───── LISTED RECORDS

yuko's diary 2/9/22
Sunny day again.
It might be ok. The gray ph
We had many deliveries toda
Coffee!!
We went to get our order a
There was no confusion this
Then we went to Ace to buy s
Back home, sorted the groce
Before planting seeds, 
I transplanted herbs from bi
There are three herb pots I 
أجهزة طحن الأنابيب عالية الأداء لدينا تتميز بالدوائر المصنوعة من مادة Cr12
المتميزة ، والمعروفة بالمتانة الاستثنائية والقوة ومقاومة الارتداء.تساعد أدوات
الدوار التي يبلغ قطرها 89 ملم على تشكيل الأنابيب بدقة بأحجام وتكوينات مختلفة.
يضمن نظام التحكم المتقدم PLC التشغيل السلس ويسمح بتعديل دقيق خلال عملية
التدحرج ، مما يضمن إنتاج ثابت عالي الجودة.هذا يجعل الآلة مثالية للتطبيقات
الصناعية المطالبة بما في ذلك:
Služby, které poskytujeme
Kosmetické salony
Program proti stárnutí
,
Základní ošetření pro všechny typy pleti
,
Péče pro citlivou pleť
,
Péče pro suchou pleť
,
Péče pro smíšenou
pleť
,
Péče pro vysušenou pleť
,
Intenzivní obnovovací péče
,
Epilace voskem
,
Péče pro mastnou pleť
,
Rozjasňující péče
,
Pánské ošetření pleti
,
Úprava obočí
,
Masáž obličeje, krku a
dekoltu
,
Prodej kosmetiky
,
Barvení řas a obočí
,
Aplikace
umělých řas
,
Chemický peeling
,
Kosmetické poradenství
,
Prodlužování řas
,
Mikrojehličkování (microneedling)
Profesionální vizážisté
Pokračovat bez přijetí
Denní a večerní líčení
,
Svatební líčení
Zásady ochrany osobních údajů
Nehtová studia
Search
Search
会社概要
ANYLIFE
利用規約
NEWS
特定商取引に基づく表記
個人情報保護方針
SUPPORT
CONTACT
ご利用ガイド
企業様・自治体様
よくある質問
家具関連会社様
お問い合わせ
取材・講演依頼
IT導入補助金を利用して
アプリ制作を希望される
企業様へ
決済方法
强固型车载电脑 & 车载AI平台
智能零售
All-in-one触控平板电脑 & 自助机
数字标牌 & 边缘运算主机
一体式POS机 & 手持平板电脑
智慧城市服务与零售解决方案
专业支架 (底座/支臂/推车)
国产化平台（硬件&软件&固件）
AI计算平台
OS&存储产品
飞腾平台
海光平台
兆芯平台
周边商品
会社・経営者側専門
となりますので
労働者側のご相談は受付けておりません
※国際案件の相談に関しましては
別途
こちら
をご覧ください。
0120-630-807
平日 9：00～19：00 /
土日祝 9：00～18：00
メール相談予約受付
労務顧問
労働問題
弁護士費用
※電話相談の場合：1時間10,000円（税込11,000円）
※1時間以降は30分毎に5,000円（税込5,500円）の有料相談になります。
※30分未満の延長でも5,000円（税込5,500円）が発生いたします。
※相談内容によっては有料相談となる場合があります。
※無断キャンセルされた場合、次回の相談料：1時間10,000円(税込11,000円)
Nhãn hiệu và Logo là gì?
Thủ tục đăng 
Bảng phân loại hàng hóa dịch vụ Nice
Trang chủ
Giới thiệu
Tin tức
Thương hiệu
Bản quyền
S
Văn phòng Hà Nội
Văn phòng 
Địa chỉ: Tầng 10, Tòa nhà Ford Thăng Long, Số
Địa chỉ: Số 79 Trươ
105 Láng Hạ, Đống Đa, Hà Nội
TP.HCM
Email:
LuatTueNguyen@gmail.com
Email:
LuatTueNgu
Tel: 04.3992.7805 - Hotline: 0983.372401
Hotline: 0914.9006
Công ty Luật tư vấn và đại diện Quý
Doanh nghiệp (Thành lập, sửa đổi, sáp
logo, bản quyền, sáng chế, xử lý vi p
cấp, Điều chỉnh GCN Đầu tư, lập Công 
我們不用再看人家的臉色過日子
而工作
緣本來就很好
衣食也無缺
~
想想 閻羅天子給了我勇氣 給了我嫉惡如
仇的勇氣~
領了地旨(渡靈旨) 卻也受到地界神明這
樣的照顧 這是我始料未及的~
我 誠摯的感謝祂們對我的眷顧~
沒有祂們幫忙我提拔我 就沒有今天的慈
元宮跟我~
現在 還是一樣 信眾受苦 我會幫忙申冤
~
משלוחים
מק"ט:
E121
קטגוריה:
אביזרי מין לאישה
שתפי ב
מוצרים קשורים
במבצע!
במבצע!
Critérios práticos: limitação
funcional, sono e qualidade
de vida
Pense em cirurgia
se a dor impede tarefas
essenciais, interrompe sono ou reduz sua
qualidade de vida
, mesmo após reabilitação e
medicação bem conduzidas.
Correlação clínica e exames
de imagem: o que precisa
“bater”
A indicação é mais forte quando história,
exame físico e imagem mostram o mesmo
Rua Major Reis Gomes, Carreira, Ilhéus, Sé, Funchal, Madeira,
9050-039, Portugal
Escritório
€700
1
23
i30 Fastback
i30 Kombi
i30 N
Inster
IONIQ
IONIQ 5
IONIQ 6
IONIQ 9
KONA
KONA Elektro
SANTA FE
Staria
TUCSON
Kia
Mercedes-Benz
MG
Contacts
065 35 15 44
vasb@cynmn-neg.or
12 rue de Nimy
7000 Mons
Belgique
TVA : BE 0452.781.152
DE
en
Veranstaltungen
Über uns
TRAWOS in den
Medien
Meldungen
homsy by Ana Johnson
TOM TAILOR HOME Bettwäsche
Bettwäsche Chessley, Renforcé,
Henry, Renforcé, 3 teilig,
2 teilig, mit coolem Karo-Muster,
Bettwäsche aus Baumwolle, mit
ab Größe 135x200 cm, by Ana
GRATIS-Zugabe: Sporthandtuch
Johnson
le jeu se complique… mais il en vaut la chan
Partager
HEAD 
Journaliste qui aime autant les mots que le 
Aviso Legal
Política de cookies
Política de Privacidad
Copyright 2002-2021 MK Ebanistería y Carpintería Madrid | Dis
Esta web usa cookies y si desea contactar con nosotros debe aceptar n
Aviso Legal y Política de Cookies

──────────

§ WORK INSTRUCTION
Copy the whole of the data above exactly.

§ RESULT BELOW
yuko's diary 2/9/22
Sunny day again.
It might be ok. The gray ph
We had many deliveries toda
Coffee!!
We went to get our order a
There was no confusion this
Then we went to Ace to buy s
Back home, sorted the groce
Before planting seeds, 
I transplanted herbs from bi
There are three herb pots I 
أجهزة طحن الأنابيب عالية الأداء لدينا تتميز بالدوائر المصنوعة من مادة Cr12
المتميزة ، والمعروفة بالمتانة الاستثنائية والقوة ومقاومة الارتداء.تساعد أدوات
الدوار التي يبلغ قطرها 89 ملم على تشكيل الأنابيب بدقة بأحجام وتكوينات مختلفة.
يضمن نظام التحكم المتقدم PLC التشغيل السلس ويسمح بتعديل دقيق خلال عملية
التدحرج ، مما يضمن إنتاج ثابت عالي الجودة.هذا يجعل الآلة مثالية للتطبيقات
الصناعية المطالبة بما في ذلك:
Služby, které poskytujeme
Kosmetické salony
Program proti stárnutí
,
Základní ošetření pro všechny typy pleti
,
Péče pro citlivou pleť
,
Péče pro suchou pleť
,
Péče pro smíšenou
pleť
,
Péče pro vysušenou pleť
,
Intenzivní obnovovací péče
,
Epilace voskem
,
Péče pro mastnou pleť
,
Rozjasňující péče
,
Pánské ošetření pleti
,
Úprava obočí
,
Masáž obličeje, krku a
dekoltu
,
Prodej kosmetiky
,
Barvení řas a obočí
,
Aplikace
umělých řas
,
Chemický peeling
,
Kosmetické poradenství
,
Prodlužování řas
,
Mikrojehličkování (microneedling)
Profesionální vizážisté
Pokračovat bez přijetí
Denní a večerní líčení
,
Svatební líčení
Zásady ochrany osobních údajů
Nehtová studia
Search
Search
会社概要
ANYLIFE
利用規約
NEWS
特定商取引に基づく表記
個人情報保護方針
SUPPORT
CONTACT
ご利用ガイド
企業様・自治体様
よくある質問
家具関連会社様
お問い合わせ
取材・講演依頼
IT導入補助金を利用して
アプリ制作を希望される
企業様へ
決済方法
强固型车载电脑 & 车载AI平台
智能零售
All-in-one触控平板电脑 & 自助机
数字标牌 & 边缘运算主机
一体式POS机 & 手持平板电脑
智慧城市服务与零售解决方案
专业支架 (底座/支臂/推车)
国产化平台（硬件&软件&固件）
AI计算平台
OS&存储产品
飞腾平台
海光平台
兆芯平台
周边商品
会社・経営者側専門
となりますので
労働者側のご相談は受付けておりません
※国際案件の相談に関しましては
別途
こちら
をご覧ください。
0120-630-807
平日 9：00～19：00 /
土日祝 9：00～18：00
メール相談予約受付
労務顧問
労働問題
弁護士費用
※電話相談の場合：1時間10,000円（税込11,000円）
※1時間以降は30分毎に5,000円（税込5,500円）の有料相談になります。
※30分未満の延長でも5,000円（税込5,500円）が発生いたします。
※相談内容によっては有料相談となる場合があります。
※無断キャンセルされた場合、次回の相談料：1時間10,000円(税込11,000円)
Nhãn hiệu và Logo là gì?
Thủ tục đăng 
Bảng phân loại hàng hóa dịch vụ Nice
Trang chủ
Giới thiệu
Tin tức
Thương hiệu
Bản quyền
S
Văn phòng Hà Nội
Văn phòng 
Địa chỉ: Tầng 10, Tòa nhà Ford Thăng Long, Số
Địa chỉ: Số 79 Trươ
105 Láng Hạ, Đống Đa, Hà Nội
TP.HCM
Email:
LuatTueNguyen@gmail.com
Email:
LuatTueNgu
Tel: 04.3992.7805 - Hotline: 0983.372401
Hotline: 0914.9006
Công ty Luật tư vấn và đại diện Quý
Doanh nghiệp (Thành lập, sửa đổi, sáp
logo, bản quyền, sáng chế, xử lý vi p
cấp, Điều chỉnh GCN Đầu tư, lập Công 
我們不用再看人家的臉色過日子
而工作
緣本來就很好
衣食也無缺
~
想想 閻羅天子給了我勇氣 給了我嫉惡如
仇的勇氣~
領了地旨(渡靈旨) 卻也受到地界神明這
樣的照顧 這是我始料未及的~
我 誠摯的感謝祂們對我的眷顧~
沒有祂們幫忙我提拔我 就沒有今天的慈
元宮跟我~
現在 還是一樣 信眾受苦 我會幫忙申冤
~
משלוחים
מק"ט:
E121
קטגוריה:
אביזרי מין לאישה
שתפי ב
מוצרים קשורים
במבצע!
במבצע!
Critérios práticos: limitação
funcional, sono e qualidade
de vida
Pense em cirurgia
se a dor impede tarefas
essenciais, interrompe sono ou reduz sua
qualidade de vida
, mesmo após reabilitação e
medicação bem conduzidas.
Correlação clínica e exames
de imagem: o que precisa
“bater”
A indicação é mais forte quando história,
exame físico e imagem mostram o mesmo
Rua Major Reis Gomes, Carreira, Ilhéus, Sé, Funchal, Madeira,
9050-039, Portugal
Escritório
€700
1
23
i30 Fastback
i30 Kombi
i30 N
Inster
IONIQ
IONIQ 5
IONIQ 6
IONIQ 9
KONA
KONA Elektro
SANTA FE
Staria
TUCSON
Kia
Mercedes-Benz
MG
Contacts
065 35 15 44
vasb@cynmn-neg.or
12 rue de Nimy
7000 Mons
Belgique
TVA : BE 0452.781.152
DE
en
Veranstaltungen
Über uns
TRAWOS in den
Medien
Meldungen
homsy by Ana Johnson
TOM TAILOR HOME Bettwäsche
Bettwäsche Chessley, Renforcé,
Henry, Renforcé, 3 teilig,
2 teilig, mit coolem Karo-Muster,
Bettwäsche aus Baumwolle, mit
ab Größe 135x200 cm, by Ana
GRATIS-Zugabe: Sporthandtuch
Johnson
le jeu se complique… mais il en vaut la chan
Partager
HEAD 
Journaliste qui aime autant les mots que le 
Aviso Legal
Política de cookies
Política de Privacidad
Copyright 2002-2021 MK Ebanistería y Carpintería Madrid | Dis
Esta web usa cookies y si desea contactar con nosotros debe aceptar n
Aviso Legal y Política de Cookies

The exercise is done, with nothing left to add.